▶ _STATED GOAL_
Please rewrite the entire listing below as a numbered list with no blank lines, leaving out the pictures.

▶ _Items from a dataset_
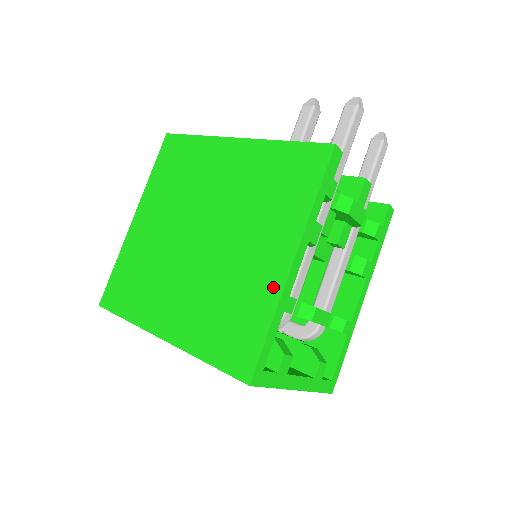
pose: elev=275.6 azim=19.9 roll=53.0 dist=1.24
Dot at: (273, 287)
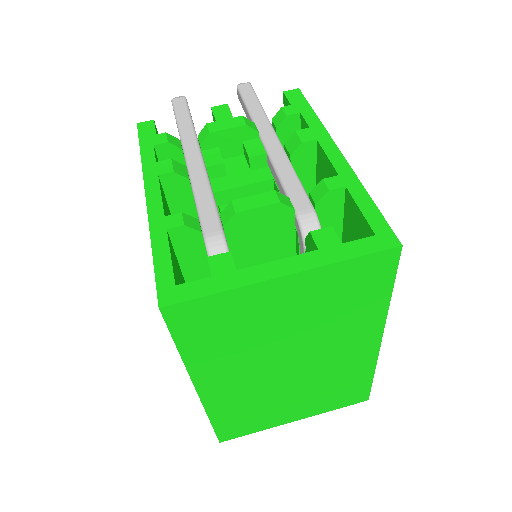
Dot at: occluded
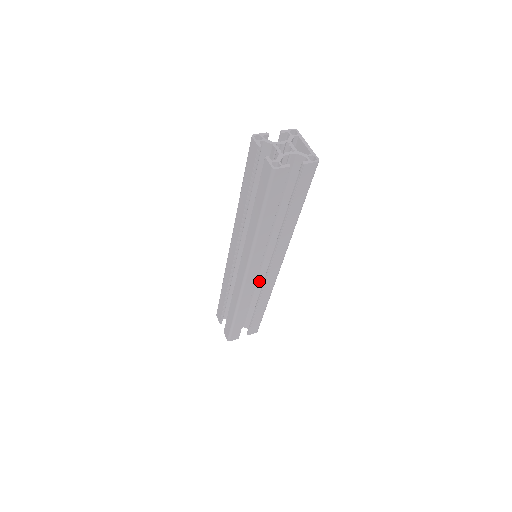
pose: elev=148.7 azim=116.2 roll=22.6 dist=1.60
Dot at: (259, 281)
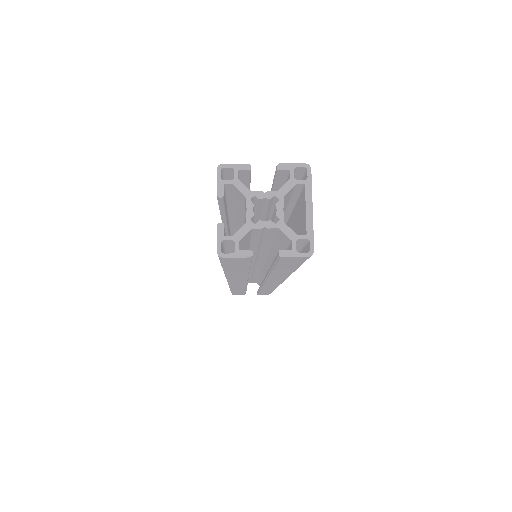
Dot at: (262, 273)
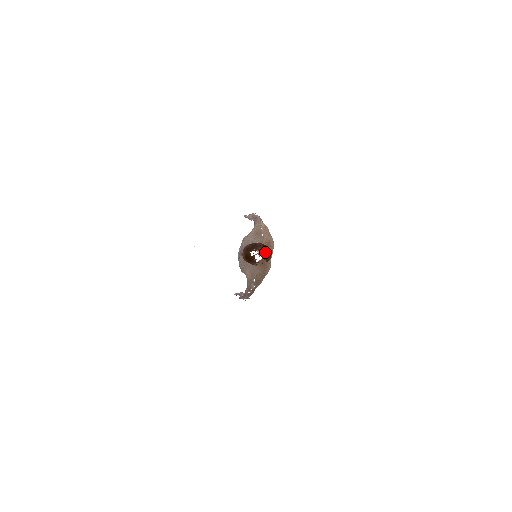
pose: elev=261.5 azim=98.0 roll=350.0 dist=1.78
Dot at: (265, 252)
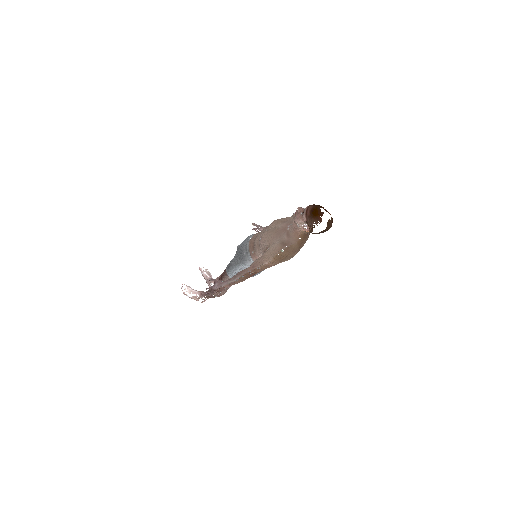
Dot at: (332, 218)
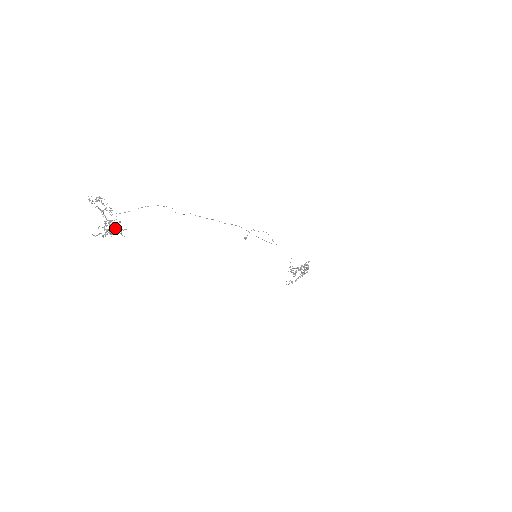
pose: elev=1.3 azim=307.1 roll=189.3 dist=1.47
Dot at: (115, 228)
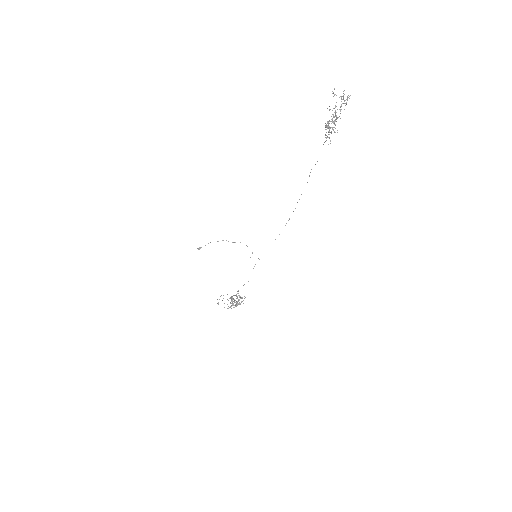
Dot at: occluded
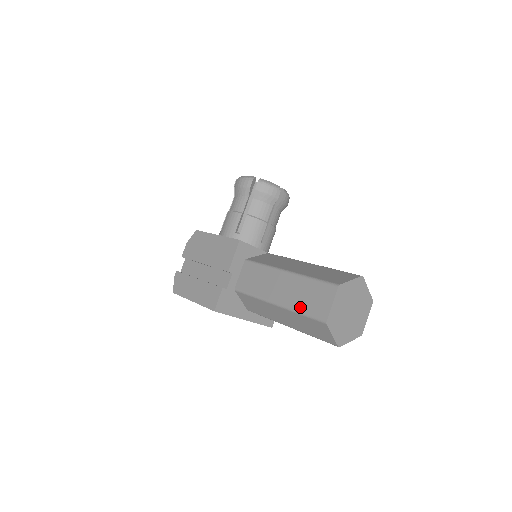
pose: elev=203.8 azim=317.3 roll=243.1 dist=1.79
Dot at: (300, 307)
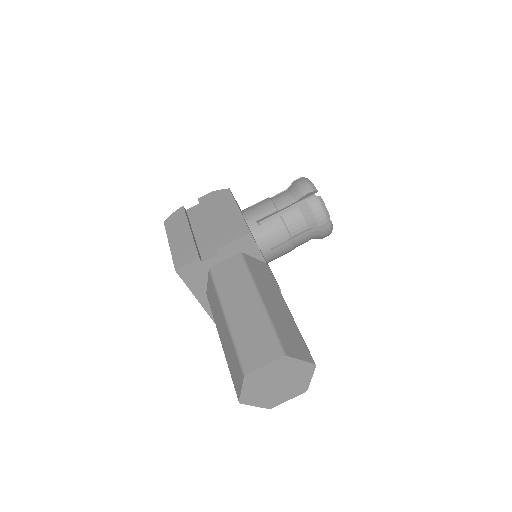
Dot at: (239, 339)
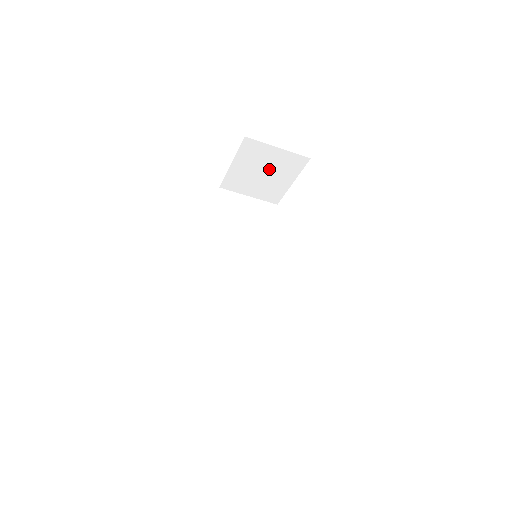
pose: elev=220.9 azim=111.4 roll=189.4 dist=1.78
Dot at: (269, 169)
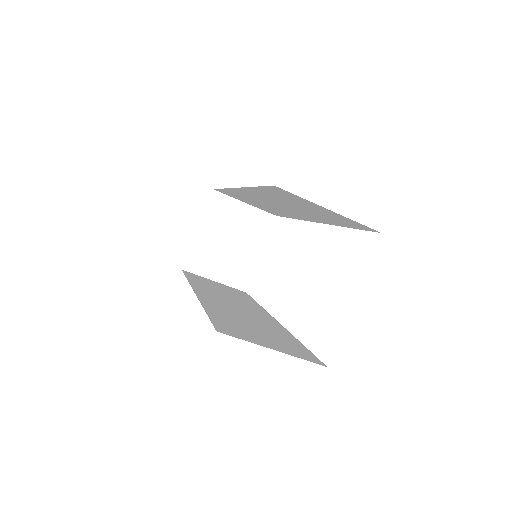
Dot at: (237, 235)
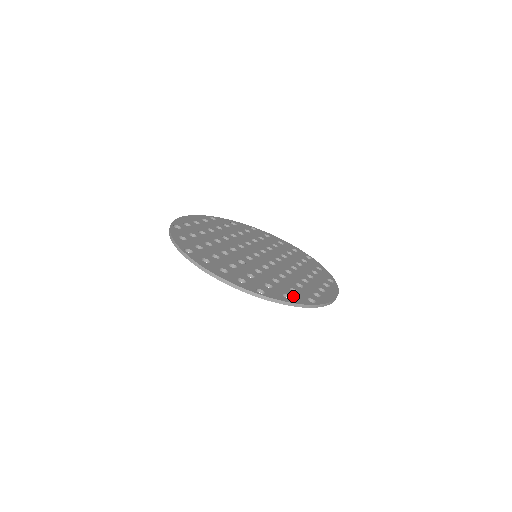
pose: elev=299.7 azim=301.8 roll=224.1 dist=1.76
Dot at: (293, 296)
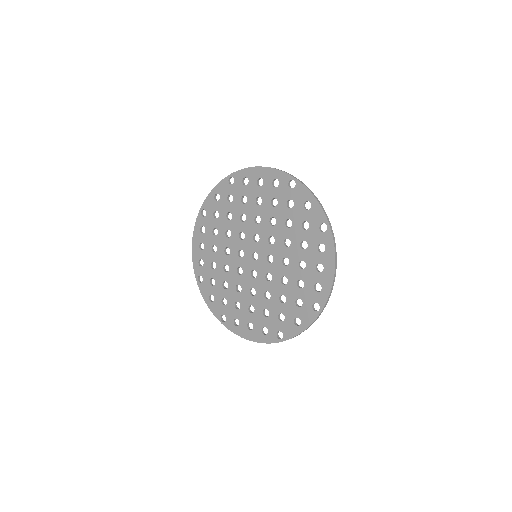
Dot at: (312, 212)
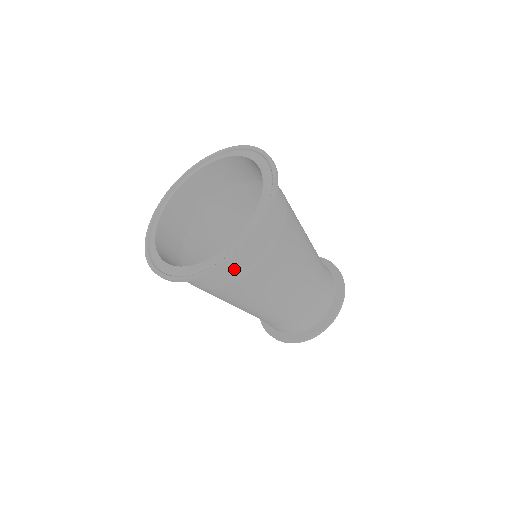
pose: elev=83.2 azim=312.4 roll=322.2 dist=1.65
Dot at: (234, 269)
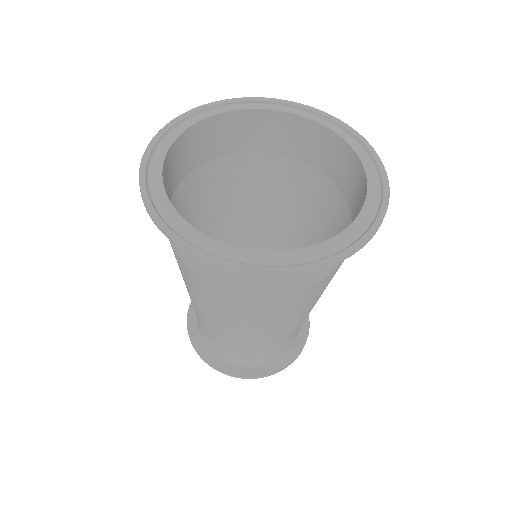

▶ _FULL ANSWER_
1. pose: elev=275.6 azim=19.9 roll=53.0 dist=1.24
2. Dot at: (273, 287)
3. Dot at: occluded
4. pose: elev=148.7 azim=116.2 roll=22.6 dist=1.60
5. Dot at: (259, 281)
6. Dot at: (262, 273)
7. pose: elev=261.5 azim=98.0 roll=350.0 dist=1.78
8. Dot at: (265, 252)
9. Dot at: (332, 218)
10. pose: elev=1.3 azim=307.1 roll=189.3 dist=1.47
11. Dot at: (115, 228)
12. Dot at: occluded
13. pose: elev=203.8 azim=317.3 roll=243.1 dist=1.79
14. Dot at: (300, 307)
15. Dot at: (239, 339)
16. pose: elev=220.9 azim=111.4 roll=189.4 dist=1.78
17. Dot at: (269, 169)
18. Dot at: (237, 235)
19. pose: elev=299.7 azim=301.8 roll=224.1 dist=1.76
20. Dot at: (293, 296)
21. Dot at: (312, 212)
22. pose: elev=83.2 azim=312.4 roll=322.2 dist=1.65
23. Dot at: (234, 269)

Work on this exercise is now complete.